Pathways in the reproductive axis and the critical leptin targets that must be activated for reproductive competence. The pathway in green is proposed based on the evidence that leptin stimulates activin mRNA (Figure 2) and that activin mRNA is reduced in leptin receptor (LEPR)-null gonadotropes (33). It is also based on evidence that restoration of LEPR in LEPR-null gonadotropes results in elevated follicle-stimulating hormone (FSH) (101) as activin is important for FSH synthesis. We propose that this well-established FSH-driven pathway provides the stimulation to the follicle that results in a rise in estradiol needed early in the cycle to promote responses from GnRH neurons and gonadotropes. The red pathway is focused on the well-established circuitry in which leptin regulates LEPR-target neurons in the hypothalamus to stimulate GnRH neurons.
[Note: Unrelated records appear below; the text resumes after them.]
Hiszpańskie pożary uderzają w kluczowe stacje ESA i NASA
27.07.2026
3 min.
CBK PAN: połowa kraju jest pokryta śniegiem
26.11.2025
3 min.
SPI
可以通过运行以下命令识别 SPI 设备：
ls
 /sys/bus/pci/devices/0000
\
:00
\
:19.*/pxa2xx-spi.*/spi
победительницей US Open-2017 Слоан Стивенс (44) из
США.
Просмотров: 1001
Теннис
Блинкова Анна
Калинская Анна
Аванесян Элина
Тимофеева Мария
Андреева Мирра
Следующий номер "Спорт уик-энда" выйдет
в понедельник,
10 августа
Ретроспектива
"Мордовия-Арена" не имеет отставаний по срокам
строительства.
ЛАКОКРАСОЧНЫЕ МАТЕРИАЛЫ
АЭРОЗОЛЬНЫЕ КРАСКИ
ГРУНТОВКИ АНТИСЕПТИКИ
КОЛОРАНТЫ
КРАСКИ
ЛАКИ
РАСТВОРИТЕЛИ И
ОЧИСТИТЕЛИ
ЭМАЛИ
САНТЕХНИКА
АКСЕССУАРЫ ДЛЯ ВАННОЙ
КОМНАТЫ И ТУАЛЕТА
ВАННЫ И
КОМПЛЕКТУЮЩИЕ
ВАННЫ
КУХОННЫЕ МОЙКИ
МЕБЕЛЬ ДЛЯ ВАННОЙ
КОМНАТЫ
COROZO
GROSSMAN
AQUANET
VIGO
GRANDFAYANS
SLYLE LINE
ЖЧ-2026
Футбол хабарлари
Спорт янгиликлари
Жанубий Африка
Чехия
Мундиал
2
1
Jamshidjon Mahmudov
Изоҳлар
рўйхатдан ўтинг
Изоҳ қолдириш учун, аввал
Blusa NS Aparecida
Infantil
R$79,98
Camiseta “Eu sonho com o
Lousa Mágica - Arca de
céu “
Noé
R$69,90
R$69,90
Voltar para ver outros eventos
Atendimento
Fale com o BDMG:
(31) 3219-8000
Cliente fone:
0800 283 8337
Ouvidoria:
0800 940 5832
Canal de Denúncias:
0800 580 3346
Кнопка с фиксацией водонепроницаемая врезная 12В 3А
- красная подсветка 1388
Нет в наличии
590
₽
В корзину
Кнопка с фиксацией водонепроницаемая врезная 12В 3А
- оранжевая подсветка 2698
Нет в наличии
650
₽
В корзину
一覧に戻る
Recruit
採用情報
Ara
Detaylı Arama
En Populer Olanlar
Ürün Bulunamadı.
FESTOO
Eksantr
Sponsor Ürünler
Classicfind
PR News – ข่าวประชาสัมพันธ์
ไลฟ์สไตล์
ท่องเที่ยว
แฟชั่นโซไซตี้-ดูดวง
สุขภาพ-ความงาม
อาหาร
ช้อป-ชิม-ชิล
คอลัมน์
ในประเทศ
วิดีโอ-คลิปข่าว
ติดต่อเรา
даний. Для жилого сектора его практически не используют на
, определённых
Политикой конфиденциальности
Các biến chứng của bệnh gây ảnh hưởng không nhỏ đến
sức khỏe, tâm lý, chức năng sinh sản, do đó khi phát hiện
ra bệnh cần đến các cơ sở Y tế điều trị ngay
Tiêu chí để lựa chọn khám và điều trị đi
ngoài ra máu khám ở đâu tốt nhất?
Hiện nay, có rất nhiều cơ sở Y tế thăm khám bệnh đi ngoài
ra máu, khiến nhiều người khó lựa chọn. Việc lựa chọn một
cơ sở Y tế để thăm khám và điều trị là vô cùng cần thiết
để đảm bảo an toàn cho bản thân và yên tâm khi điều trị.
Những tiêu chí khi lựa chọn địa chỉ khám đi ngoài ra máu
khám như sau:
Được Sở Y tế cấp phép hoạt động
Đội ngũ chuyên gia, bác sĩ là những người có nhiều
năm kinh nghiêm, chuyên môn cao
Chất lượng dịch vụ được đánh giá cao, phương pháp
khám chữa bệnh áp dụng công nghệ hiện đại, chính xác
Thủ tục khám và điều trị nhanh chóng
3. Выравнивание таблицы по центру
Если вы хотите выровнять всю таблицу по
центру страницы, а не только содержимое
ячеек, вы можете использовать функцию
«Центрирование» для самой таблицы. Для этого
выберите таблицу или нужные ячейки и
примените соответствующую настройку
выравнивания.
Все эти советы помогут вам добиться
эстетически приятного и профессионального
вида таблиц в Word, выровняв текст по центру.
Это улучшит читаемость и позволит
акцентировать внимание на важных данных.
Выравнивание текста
It is based on evidence from key studies showing that restoration of LEPR in the PMV improves fertility (50, 82). The pathway shows that GnRH pulses are needed for transcription of Gnrhr mRNA as well as transcription and translation of LH and FSH. The blue pathway is based on our recent studies showing that mice lacking LEPR in gonadotropes are subfertile (33) or infertile (Figure 1; Table 1) and have significantly reduced gonadotropin releasing hormone receptor (GnRHR) proteins, but not mRNA levels (33). We hypothesize that leptin plays a direct post-transcriptional role in de-repressing mRNA translation by inhibiting miRNAs and/or MSI1, which then allows activation of Gnrhr mRNA translation.